Изменить размер шрифта - +
 – Я был скотиной и знал, что был скотиной. Нормально, чтобы родители приносили себя в жертву, это естественный путь. А я не мог примириться с тем, что моя молодость подошла к концу; перенести мысль, что мой сын будет расти, станет юношей вместо меня, что, может быть, ему его жизнь удастся, тогда как я свою загубил. Я жаждал снова стать обособленной личностью.

– Монадой, – мягко произнес Мишель. Брюно не отозвался, допил свой стакан.

– Бутылка пуста… – заметил он с легким замешательством. Он встал, надел куртку. Мишель проводил его до двери. – Я люблю своего сына, – ещё прибавил Брюно. – Если с ним случится несчастье, какая-нибудь беда, я этого не перенесу. Я люблю этого ребенка больше всего на свете. И все же я никогда не мог примириться с его существованием.

Мишель понимающе кивнул. Брюно направился к лифту.

 

 

 

Они позавтракали в индийском ресторане, потом отправились к Брюно, чтобы заняться любовью. Он натер воском паркет, расставил вазы с цветами; простыни были чисты и хороню пахли. Ему удалось надолго войти в нее, дождаться момента её оргазма; солнечный луч пробивался в щель между занавесками, играл в её черных волосах – в них поблескивали седые волоски. Она испытала оргазм первой, и сразу же, через мгновение, её влагалище стало резко, конвульсивно сжиматься; тотчас же он излился в нее. И сразу прикорнул, съежился в её руках; оба заснули.

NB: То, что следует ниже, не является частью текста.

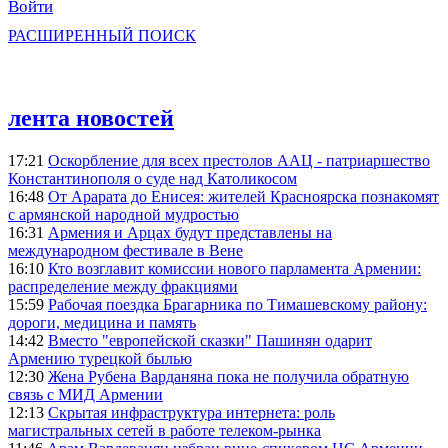
Войти
РАСШИРЕННЫЙ ПОИСК
лента новостей
17:21
Оскорбление для всех престолов ААЦ - патриаршество
Константинополя о суде над Католикосом
16:48
От Арарата до Енисея: жителей Красноярска познакомят
с армянской народной мудростью
16:31
Армения и Арцах будут представлены на
международном фестивале в Вене
16:10
Кто возглавит комиссии нового парламента Армении:
распределение между фракциями
15:59
Рабочая поездка Брагарника по Тимашевскому району:
дороги, медицина и память
14:42
Вместо "европейской сказки" Пашинян одарит
Армению турецкой былью
12:30
Жена Рубена Варданяна пока не получила обратную
связь с МИД Армении
12:13
Скрытая инфраструктура интернета: роль
магистральных сетей в работе телеком-рынка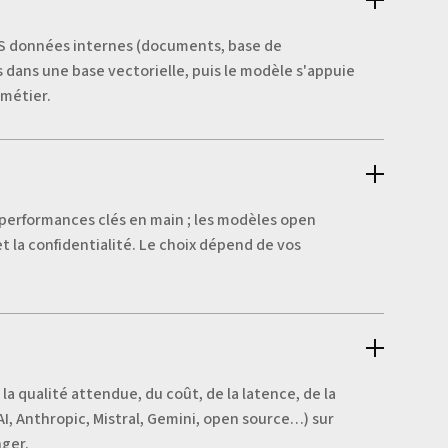
OS données internes (documents, base de
dans une base vectorielle, puis le modèle s'appuie
 métier.
 performances clés en main ; les modèles open
t la confidentialité. Le choix dépend de vos
 la qualité attendue, du coût, de la latence, de la
, Anthropic, Mistral, Gemini, open source…) sur
nger.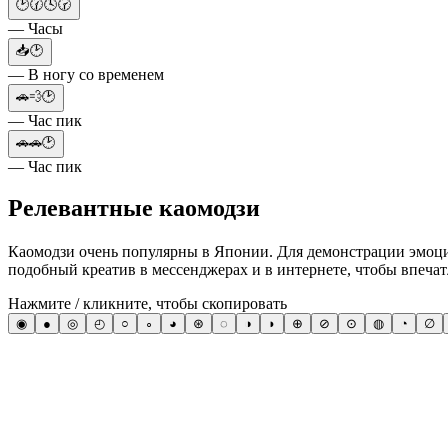
🕑🕜🕓🕝
— Часы
📥🕑
— В ногу со временем
🚗💨🕑
— Час пик
🚗🚗🕑
— Час пик
Релевантные каомодзи
Каомодзи очень популярны в Японии. Для демонстрации эмоци
подобный креатив в мессенджерах и в интернете, чтобы впечат
Нажмите / кликните, чтобы скопировать
◉
●
◎
◴
○
∘
◕
⊛
◌
◑
◗
⊕
⊘
⊙
◍
◔
∅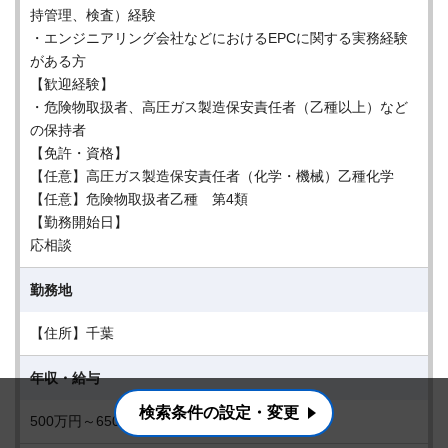
持管理、検査）経験
・エンジニアリング会社などにおけるEPCに関する実務経験
がある方
【歓迎経験】
・危険物取扱者、高圧ガス製造保安責任者（乙種以上）など
の保持者
【免許・資格】
【任意】高圧ガス製造保安責任者（化学・機械）乙種化学
【任意】危険物取扱者乙種 第4類
【勤務開始日】
応相談
勤務地
【住所】千葉
年収・給与
検索条件の設定・変更
500万円～650万円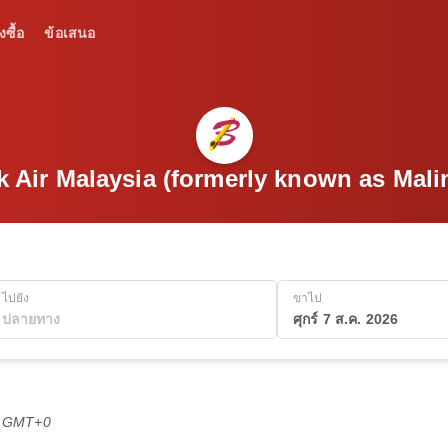
งซื้อ
ข้อเสนอ
tik Air Malaysia (formerly known as Mali
ไปยัง
ขาไป
ศุกร์ 7 ส.ค. 2026
6 GMT+0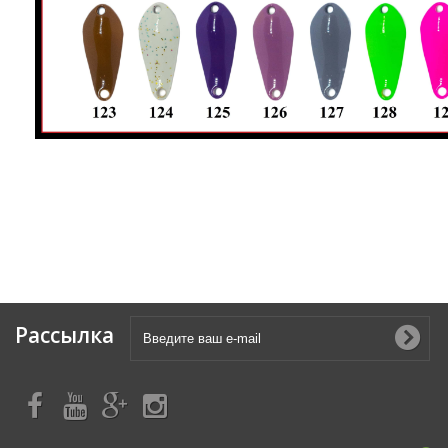
Рассылка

Когда они проснулись, солнце в прогале между многоэтажками садилось; было около семи часов. Брюно откупорил бутылку белого вина. Он никому никогда не рассказывал о годах, что прошли после его возвращения из Дижона; теперь он сделает это.

 

В начале марта мне позвонили из академической инспекции. Какая-то преподавательница ушла в декретный отпуск ранее, чем предполагалось, её место освобождалось вплоть до завершения учебного года, речь шла о лицее в Мо. Я немного колебался, у меня, как-никак, сохранились прескверные воспоминания об этом городишке; сомнения одолевали меня часа три, пока я не понял, что на воспоминания мне чихать. Вероятно, это и есть старость: эмоциональные реакции притупляются, в тебе остается мало злобы и мало радости; интересуешься в основном функционированием собственных органов, их ненадежной сбалансированностью. Выйдя из поезда, затем пересекая город, я больше всего был поражен его небольшими размерами, уродством и безликостью. В детстве, воскресными вечерами возвращаясь в Мо, я чувствовал, что попадаю в огромный ад. На самом деле ад был совсем маленький, напрочь лишенный какой-либо выразительности. Дома, улицы… все это не вызывало у меня никаких воспоминаний; лицей и тот был модернизирован. Я посетил интернат, теперь преображенный в музей местной истории. В этих самых залах меня били и унижали, в меня плевали, писали мне в лицо, совали мою голову в унитаз с дерьмом. И все же я не испытал никакого волнения, разве что легкую грусть – самого общего порядка. «Даже Господь не властен сделать небывшим то, что было», – утверждает где-то уже не помню какой писатель-католик; но судя по тому, что осталось от моего детства в Мо, это не такая уж трудная задача.

Несколько часов подряд я блуждал по городу, забрел даже в Пляжный бар. Вспоминал Каролину Иессайян, Патрицию Хохвайлер, но, говоря по правде, я их никогда не забывал; ничто на этих улицах особенно не обостряло эти воспоминания. Мне встречалось много молодежи, приезжих – в особенности черных, их стало куда больше, чем в пору моего отрочества, только это и было по-настоящему ново. Затем я отправился в лицей, знакомиться. Директора позабавило, что я один из бывших здешних учеников, он собрался было отыскать мое личное дело, но я заговорил о другом, мне удалось его отвлечь. Мне дали три класса: второй, первый «А» и первый «В». Я сразу смекнул, что всего тяжелее будет с первым «А»: там было трое парней и три десятка девиц.